De benodigde elektriciteit voor de waterstoffabriek van RWE komt van zijn eigen windpark Westereems. RWE wil het in 2009 gebouwde windpark inkrimpen tot 80 MW (circa 25 molens) en de windstroom voor het overgrote deel voor de elektrolyser gaan gebruiken. De elektrolyser vraagt dan naar schatting jaarlijks ongeveer evenveel stroom als enkele tienduizenden huishoudens.

Nog één andere partij heeft inmiddels vergunningen gekregen voor de bouw van grootschalige elektrolysers in Nederland. Energiebedrijf VoltH2 kreeg afgelopen herfst toestemming om twee elektrolysers te bouwen van elk 25 MW in Vlissingen en Terneuzen.

Directeur André Jurres van VoltH2 wil de waterstof in Zeeland met name leveren aan de transportsector, vertelt hij. „Zware vrachtwagens kunnen niet elektrisch rijden.
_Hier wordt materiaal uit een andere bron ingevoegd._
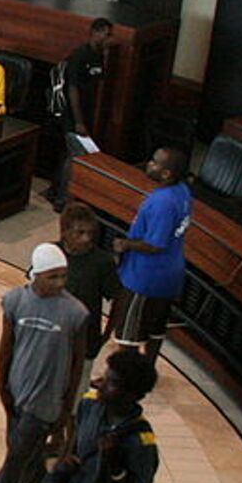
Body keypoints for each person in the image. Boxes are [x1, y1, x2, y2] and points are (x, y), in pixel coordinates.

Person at [0, 243, 88, 483]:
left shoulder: (75, 313)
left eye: (63, 276)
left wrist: (68, 405)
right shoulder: (15, 301)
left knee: (16, 459)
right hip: (17, 391)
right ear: (36, 274)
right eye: (52, 277)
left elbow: (78, 361)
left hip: (45, 400)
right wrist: (2, 384)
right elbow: (6, 347)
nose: (60, 283)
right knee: (27, 455)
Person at [108, 147, 191, 359]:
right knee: (155, 331)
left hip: (144, 277)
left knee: (129, 336)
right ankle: (146, 371)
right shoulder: (183, 191)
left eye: (155, 162)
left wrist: (125, 245)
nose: (149, 164)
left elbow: (155, 244)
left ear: (166, 174)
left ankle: (122, 379)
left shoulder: (162, 201)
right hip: (170, 274)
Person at [45, 349, 162, 483]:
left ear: (132, 394)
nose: (101, 385)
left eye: (112, 382)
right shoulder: (88, 405)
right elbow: (75, 445)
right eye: (104, 377)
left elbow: (142, 482)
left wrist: (115, 466)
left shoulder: (141, 441)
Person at [48, 19, 114, 210]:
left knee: (72, 155)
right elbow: (73, 89)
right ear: (95, 32)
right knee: (73, 156)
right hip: (73, 116)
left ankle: (57, 192)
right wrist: (78, 121)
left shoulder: (99, 56)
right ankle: (61, 198)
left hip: (88, 112)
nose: (109, 39)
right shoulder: (80, 56)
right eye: (107, 34)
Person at [58, 205, 121, 379]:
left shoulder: (102, 262)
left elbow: (118, 298)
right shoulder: (50, 253)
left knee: (76, 390)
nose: (87, 239)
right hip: (52, 339)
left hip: (85, 340)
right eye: (80, 233)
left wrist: (107, 333)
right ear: (64, 231)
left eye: (90, 233)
En door onze ligging aan het kanaal Gent-Terneuzen zouden we ook waterstof kunnen gaan leveren aan de binnenvaart.”

VoltH2, dochter van het Amerikaanse energiebedrijf Vision H2, wil komend voorjaar in Nederland een subsidieaanvraag indienen voor het ‘opschalingsinstrument’. Dat is een nieuwe subsidiepot van 252 miljoen euro voor elektrolysers van het ministerie van Economische Zaken en Klimaat (EZK).

Risico’s goed beheerst

Advocaat Caren Schipperus, directeur van Alex Advocaten in het Gelderse Wijchen, is ook geïnteresseerd in de vergunningen van de waterstoffabrieken. Volgens haar zijn de risico’s van elektrolysers, zoals explosiegevaar en geluidhinder, goed ingeperkt in de vergunningen die zij tot nog toe inzag. „Zulke regels worden al gebruikt voor producenten van andere gassen.”

De vraag is nog hoe de nieuwe fabrieken hun waterstof gaan afvoeren. Op dit moment zijn er nog nauwelijks pijpleidingen voor waterstof. Het ministerie van EZK wil het komend decennium een landelijk waterstofnet aanleggen. Verschillende provincies werken intussen al aan regionale netten.
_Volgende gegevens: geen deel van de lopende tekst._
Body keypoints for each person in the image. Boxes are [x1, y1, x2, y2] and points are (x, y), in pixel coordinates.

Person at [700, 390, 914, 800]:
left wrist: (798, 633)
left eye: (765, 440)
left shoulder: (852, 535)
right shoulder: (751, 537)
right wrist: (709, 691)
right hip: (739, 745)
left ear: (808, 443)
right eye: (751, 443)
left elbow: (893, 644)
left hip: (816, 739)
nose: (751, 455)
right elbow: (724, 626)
In Zeeland sloten Gasunie en havenbedrijf North Sea Port afgelopen najaar een overeenkomst om in het Scheldegebied zo’n waterstofnet te ontwikkelen. Ook RWE is in gesprek met Gasunie over waterstofleidingen rond Eemshaven, zegt de woordvoerder van RWE. Anders moet de geproduceerde waterstof per schip of in vrachtwagens worden afgevoerd.

Correctie 31 december: RWE zal voor de elektrolyser weliswaar de stroom van zijn hele windpark Westereems gebruiken, maar RWE wil dat park de komende jaren wel sterk inkrimpen van 170 MW naar 80 MW. Het windpark zal dan niet altijd genoeg stroom leven om de elektrolyser te laten draaien. RWE zei dat het ter aanvulling ook elektriciteit uit biomassa wil gebruiken, maar dat blijkt toch niet het geval. Als er geen wind is, staat de elektrolyser stil. Het stroomverbruik van de elektrolyser en de herkomst van de stroom zijn hierboven aangepast.